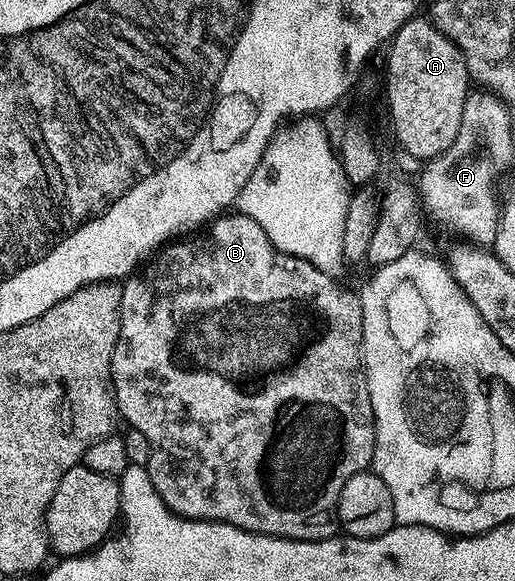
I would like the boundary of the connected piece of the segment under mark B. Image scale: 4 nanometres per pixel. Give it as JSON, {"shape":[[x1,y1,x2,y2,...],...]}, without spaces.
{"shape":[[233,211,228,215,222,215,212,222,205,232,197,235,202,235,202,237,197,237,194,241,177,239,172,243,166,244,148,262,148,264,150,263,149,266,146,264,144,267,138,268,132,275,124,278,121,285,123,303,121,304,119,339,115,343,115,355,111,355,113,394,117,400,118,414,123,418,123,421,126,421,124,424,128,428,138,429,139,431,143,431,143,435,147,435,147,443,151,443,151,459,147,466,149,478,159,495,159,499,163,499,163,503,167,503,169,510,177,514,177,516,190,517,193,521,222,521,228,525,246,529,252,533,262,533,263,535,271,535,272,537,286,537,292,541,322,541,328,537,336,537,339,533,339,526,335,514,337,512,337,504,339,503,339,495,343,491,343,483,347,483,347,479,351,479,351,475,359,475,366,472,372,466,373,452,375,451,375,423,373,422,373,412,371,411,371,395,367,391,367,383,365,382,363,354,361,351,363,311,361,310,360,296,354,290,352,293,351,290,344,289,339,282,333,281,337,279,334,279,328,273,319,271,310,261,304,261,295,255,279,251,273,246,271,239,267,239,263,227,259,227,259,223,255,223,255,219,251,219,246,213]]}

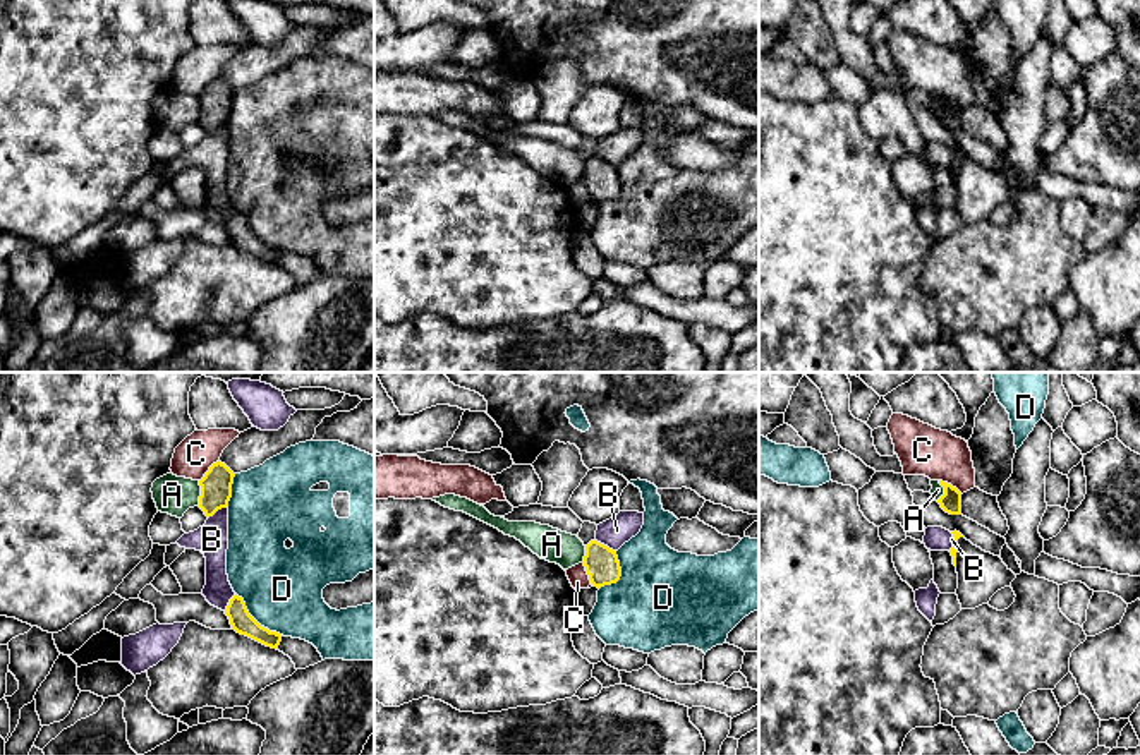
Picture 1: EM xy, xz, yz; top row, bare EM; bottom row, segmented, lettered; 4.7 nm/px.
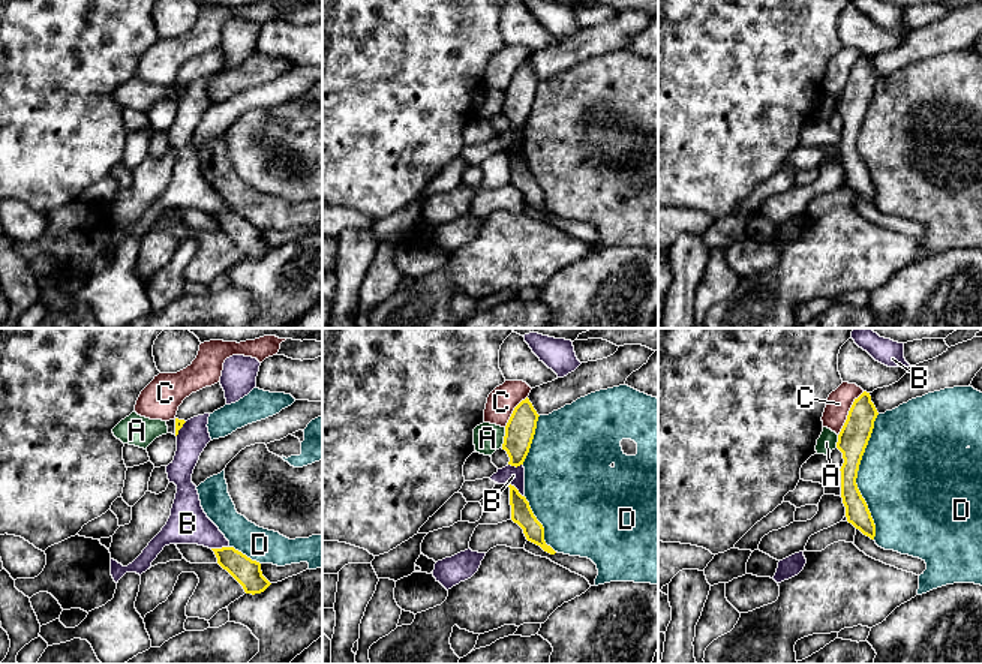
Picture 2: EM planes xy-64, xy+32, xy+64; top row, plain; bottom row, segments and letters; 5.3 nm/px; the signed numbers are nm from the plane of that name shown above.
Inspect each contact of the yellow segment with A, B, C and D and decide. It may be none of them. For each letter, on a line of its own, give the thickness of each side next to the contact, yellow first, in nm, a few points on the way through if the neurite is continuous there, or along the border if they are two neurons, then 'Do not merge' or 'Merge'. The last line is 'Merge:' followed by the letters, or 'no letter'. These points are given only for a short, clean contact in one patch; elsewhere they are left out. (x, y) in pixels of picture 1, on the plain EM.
==
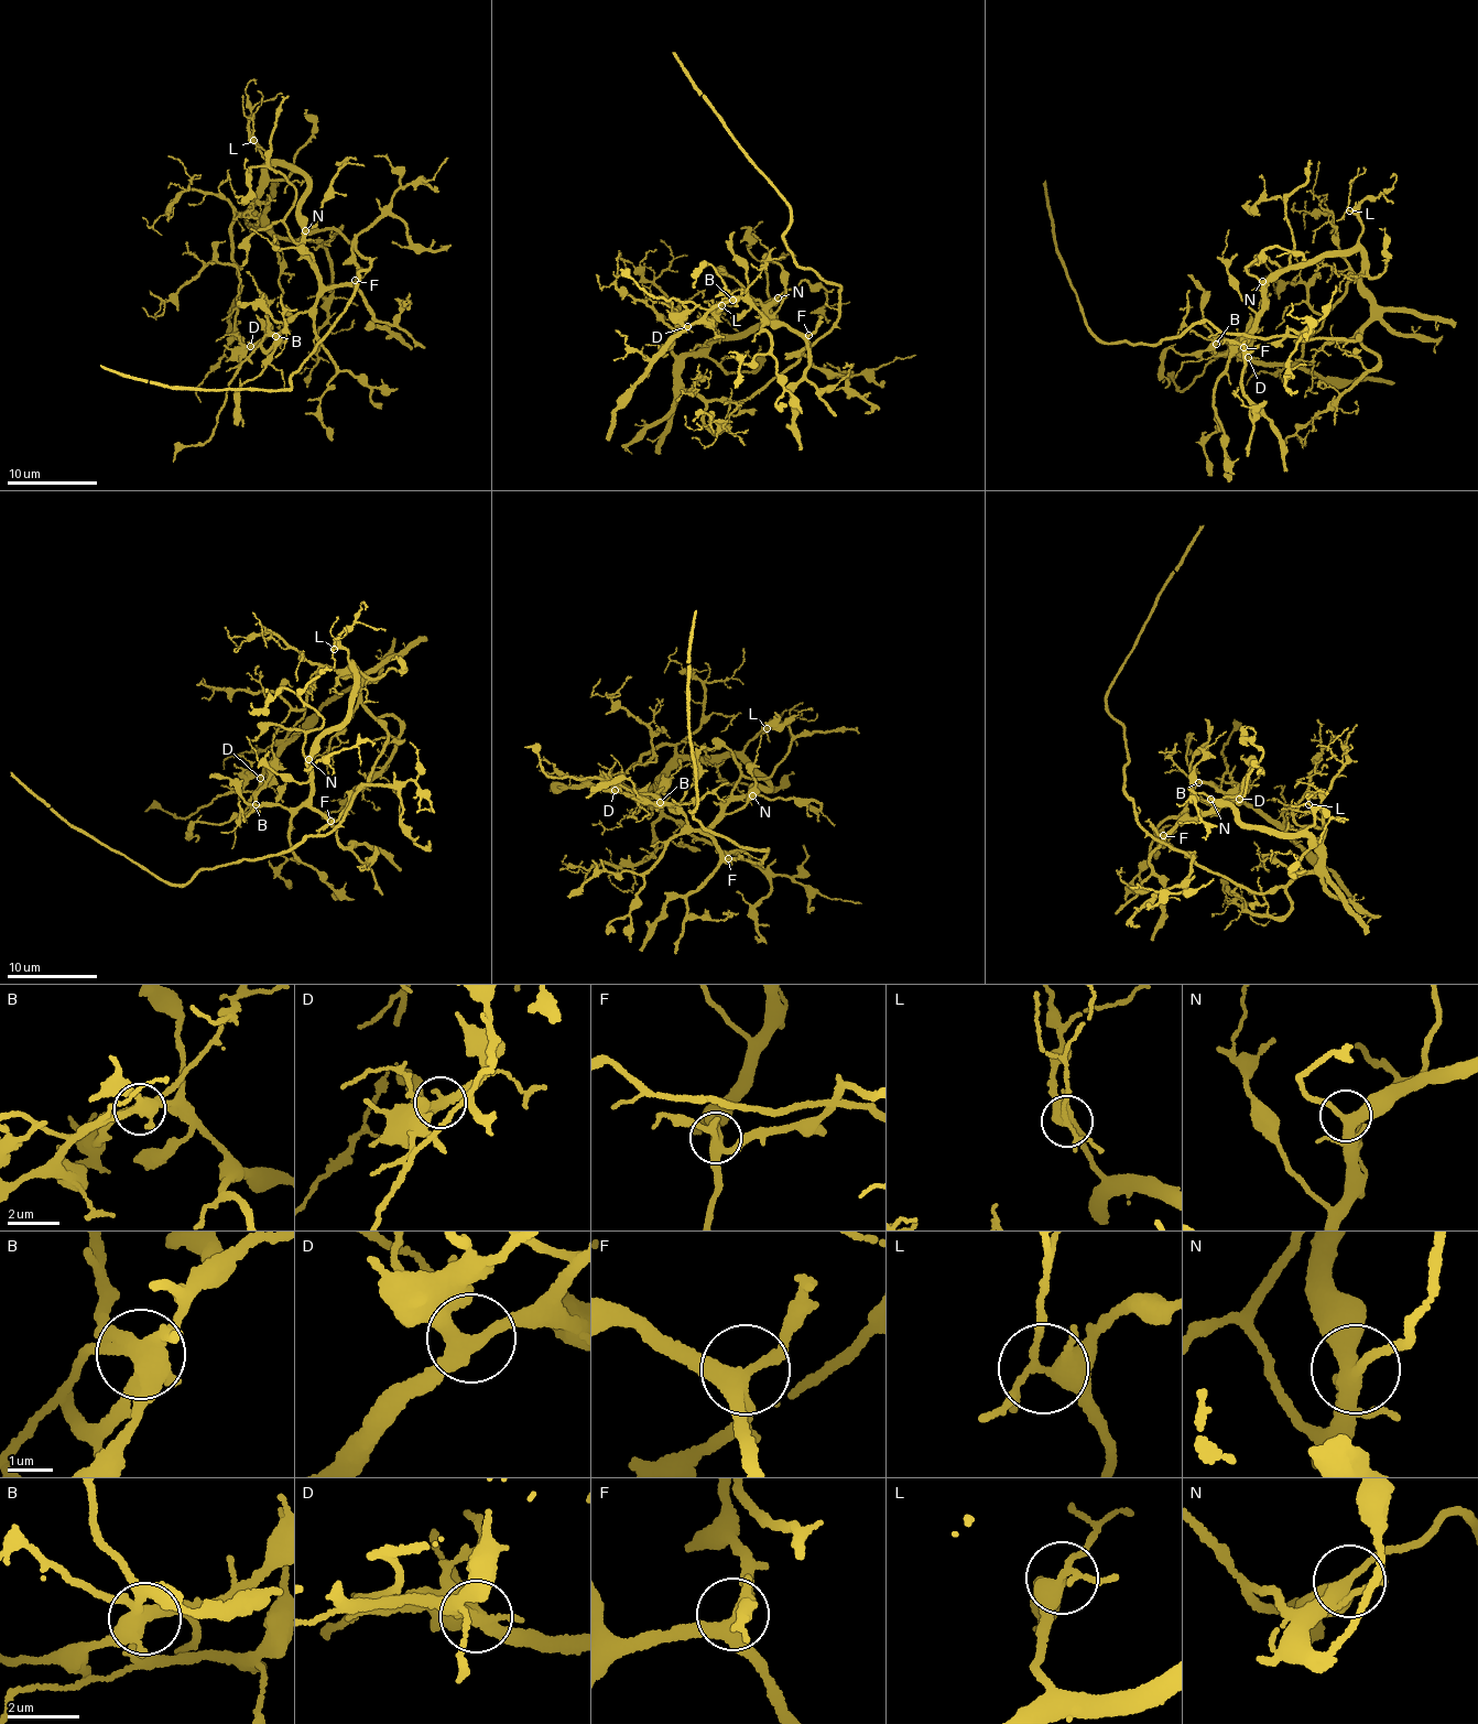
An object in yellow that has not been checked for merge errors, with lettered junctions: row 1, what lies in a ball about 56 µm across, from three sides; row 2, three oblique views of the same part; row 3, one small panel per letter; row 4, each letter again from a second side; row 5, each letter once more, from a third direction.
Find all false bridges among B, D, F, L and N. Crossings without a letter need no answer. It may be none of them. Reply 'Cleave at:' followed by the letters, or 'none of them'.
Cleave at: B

- **TASK STATEMENT**
Only a number is expected here: how many lines of the records above contain "side".

- **RESPONSE TO THIS TASK**
2